Estadio Bicentenario
- Interactive map of Estadio Bicentenario
- Full name: Estadio Olímpico Bicentenario de Villa Tunari
- Location: Villa Tunari, Bolivia
- Coordinates: 16°57′04″S 65°23′59″W﻿ / ﻿16.95111°S 65.39972°W
- Owner: Villa Tunari Government
- Capacity: 25,000
- Surface: Grass
- Field size: 105 × 68 m

Construction
- Groundbreaking: 1 December 2013
- Opened: 8 September 2018
- Cost: US$ 13 million

Tenant
- Palmaflor del Trópico

= Estadio Bicentenario de Villa Tunari =

Multi-use stadium in Bolivia

Estadio Olímpico Bicentenario de Villa Tunari is a multi-use stadium in Villa Tunari, Bolivia. It is currently used mostly for football matches, on club level by local sides Palmaflor del Trópico.

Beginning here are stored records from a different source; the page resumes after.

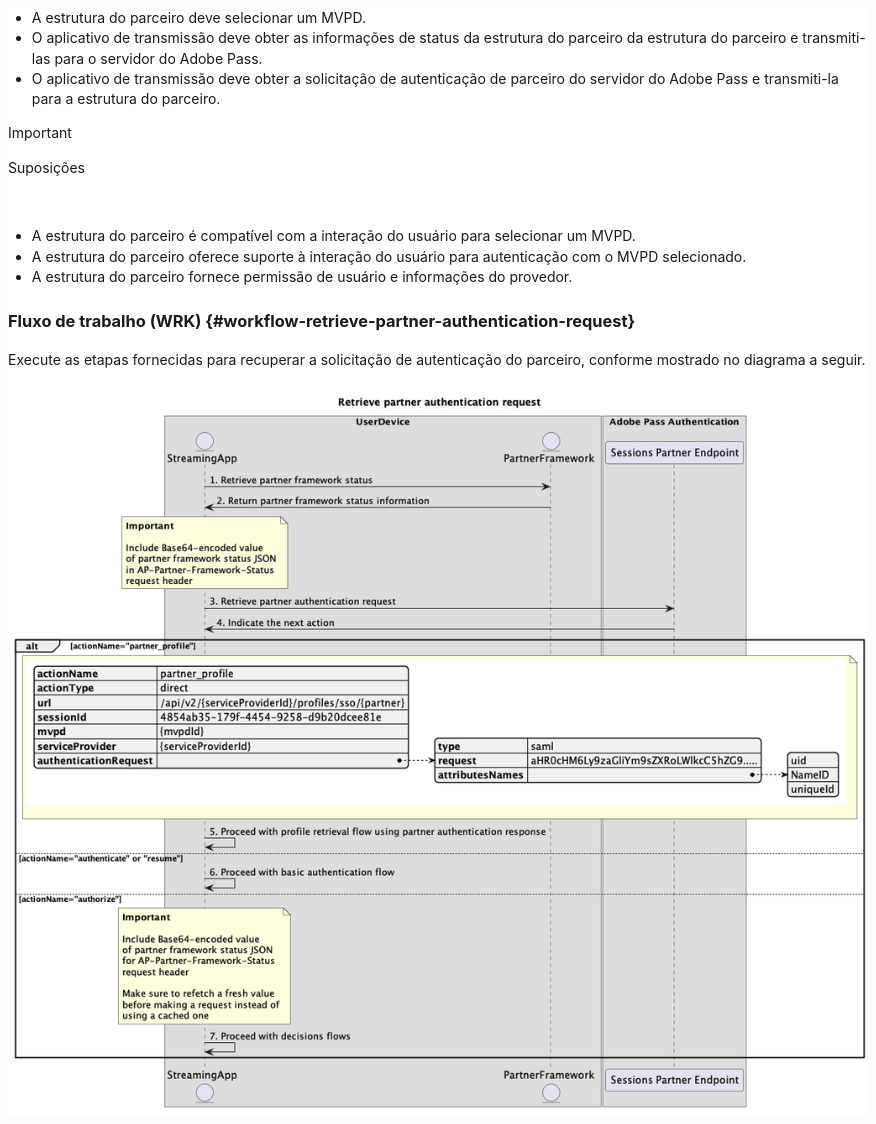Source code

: * A estrutura do parceiro deve selecionar um MVPD.
* O aplicativo de transmissão deve obter as informações de status da estrutura do parceiro da estrutura do parceiro e transmiti-las para o servidor do Adobe Pass.
* O aplicativo de transmissão deve obter a solicitação de autenticação de parceiro do servidor do Adobe Pass e transmiti-la para a estrutura do parceiro.

>[!IMPORTANT]
>
> Suposições
> 
> <br/>
> 
> * A estrutura do parceiro é compatível com a interação do usuário para selecionar um MVPD.
> * A estrutura do parceiro oferece suporte à interação do usuário para autenticação com o MVPD selecionado.
> * A estrutura do parceiro fornece permissão de usuário e informações do provedor.

### Fluxo de trabalho (WRK) {#workflow-retrieve-partner-authentication-request}

Execute as etapas fornecidas para recuperar a solicitação de autenticação do parceiro, conforme mostrado no diagrama a seguir.

![Recuperar solicitação de autenticação de parceiro](../../../assets/rest-api-v2/flows/single-sign-on-access-flows/rest-api-v2-retrieve-partner-authentication-request-flow.png)
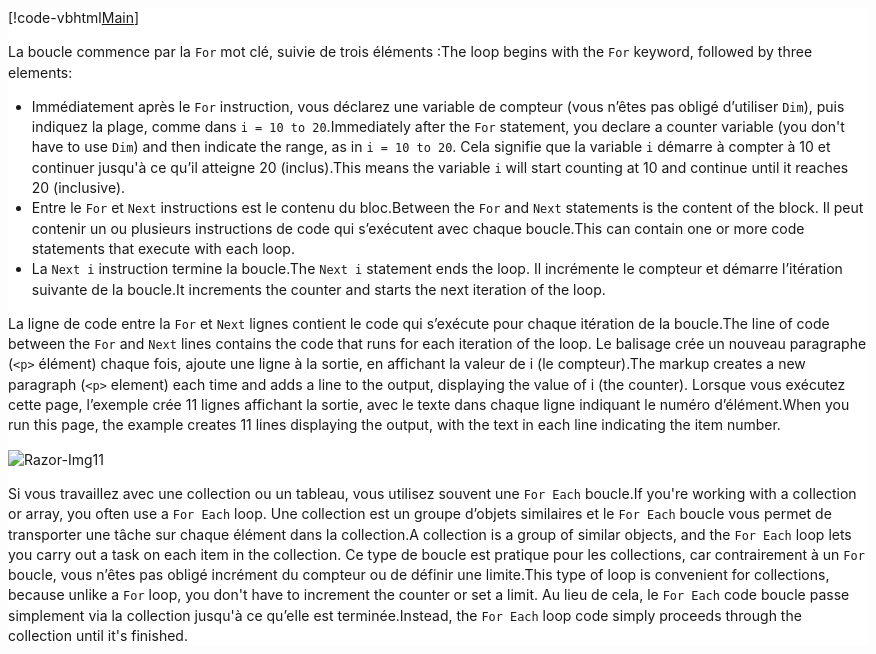 [!code-vbhtml[Main](introducing-razor-syntax-vb/samples/sample47.vbhtml)]

<span data-ttu-id="2918d-396">La boucle commence par la `For` mot clé, suivie de trois éléments :</span><span class="sxs-lookup"><span data-stu-id="2918d-396">The loop begins with the `For` keyword, followed by three elements:</span></span>

- <span data-ttu-id="2918d-397">Immédiatement après le `For` instruction, vous déclarez une variable de compteur (vous n’êtes pas obligé d’utiliser `Dim`), puis indiquez la plage, comme dans `i = 10 to 20`.</span><span class="sxs-lookup"><span data-stu-id="2918d-397">Immediately after the `For` statement, you declare a counter variable (you don't have to use `Dim`) and then indicate the range, as in `i = 10 to 20`.</span></span> <span data-ttu-id="2918d-398">Cela signifie que la variable `i` démarre à compter à 10 et continuer jusqu'à ce qu’il atteigne 20 (inclus).</span><span class="sxs-lookup"><span data-stu-id="2918d-398">This means the variable `i` will start counting at 10 and continue until it reaches 20 (inclusive).</span></span>
- <span data-ttu-id="2918d-399">Entre le `For` et `Next` instructions est le contenu du bloc.</span><span class="sxs-lookup"><span data-stu-id="2918d-399">Between the `For` and `Next` statements is the content of the block.</span></span> <span data-ttu-id="2918d-400">Il peut contenir un ou plusieurs instructions de code qui s’exécutent avec chaque boucle.</span><span class="sxs-lookup"><span data-stu-id="2918d-400">This can contain one or more code statements that execute with each loop.</span></span>
- <span data-ttu-id="2918d-401">La `Next i` instruction termine la boucle.</span><span class="sxs-lookup"><span data-stu-id="2918d-401">The `Next i` statement ends the loop.</span></span> <span data-ttu-id="2918d-402">Il incrémente le compteur et démarre l’itération suivante de la boucle.</span><span class="sxs-lookup"><span data-stu-id="2918d-402">It increments the counter and starts the next iteration of the loop.</span></span>

<span data-ttu-id="2918d-403">La ligne de code entre la `For` et `Next` lignes contient le code qui s’exécute pour chaque itération de la boucle.</span><span class="sxs-lookup"><span data-stu-id="2918d-403">The line of code between the `For` and `Next` lines contains the code that runs for each iteration of the loop.</span></span> <span data-ttu-id="2918d-404">Le balisage crée un nouveau paragraphe (`<p>` élément) chaque fois, ajoute une ligne à la sortie, en affichant la valeur de i (le compteur).</span><span class="sxs-lookup"><span data-stu-id="2918d-404">The markup creates a new paragraph (`<p>` element) each time and adds a line to the output, displaying the value of i (the counter).</span></span> <span data-ttu-id="2918d-405">Lorsque vous exécutez cette page, l’exemple crée 11 lignes affichant la sortie, avec le texte dans chaque ligne indiquant le numéro d’élément.</span><span class="sxs-lookup"><span data-stu-id="2918d-405">When you run this page, the example creates 11 lines displaying the output, with the text in each line indicating the item number.</span></span>

![Razor-Img11](introducing-razor-syntax-vb/_static/image11.jpg)

<span data-ttu-id="2918d-407">Si vous travaillez avec une collection ou un tableau, vous utilisez souvent une `For Each` boucle.</span><span class="sxs-lookup"><span data-stu-id="2918d-407">If you're working with a collection or array, you often use a `For Each` loop.</span></span> <span data-ttu-id="2918d-408">Une collection est un groupe d’objets similaires et le `For Each` boucle vous permet de transporter une tâche sur chaque élément dans la collection.</span><span class="sxs-lookup"><span data-stu-id="2918d-408">A collection is a group of similar objects, and the `For Each` loop lets you carry out a task on each item in the collection.</span></span> <span data-ttu-id="2918d-409">Ce type de boucle est pratique pour les collections, car contrairement à un `For` boucle, vous n’êtes pas obligé incrément du compteur ou de définir une limite.</span><span class="sxs-lookup"><span data-stu-id="2918d-409">This type of loop is convenient for collections, because unlike a `For` loop, you don't have to increment the counter or set a limit.</span></span> <span data-ttu-id="2918d-410">Au lieu de cela, le `For Each` code boucle passe simplement via la collection jusqu'à ce qu’elle est terminée.</span><span class="sxs-lookup"><span data-stu-id="2918d-410">Instead, the `For Each` loop code simply proceeds through the collection until it's finished.</span></span>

The stadium has a capacity of 25,000 spectators.

The construction of the stadium began on 1 December 2013, being stopped in 2015 but restarted in June 2016. The construction ended in 2018, with the stadium being inaugurated on 8 September of that year by president Evo Morales, with a match between Bolívar and The Strongest.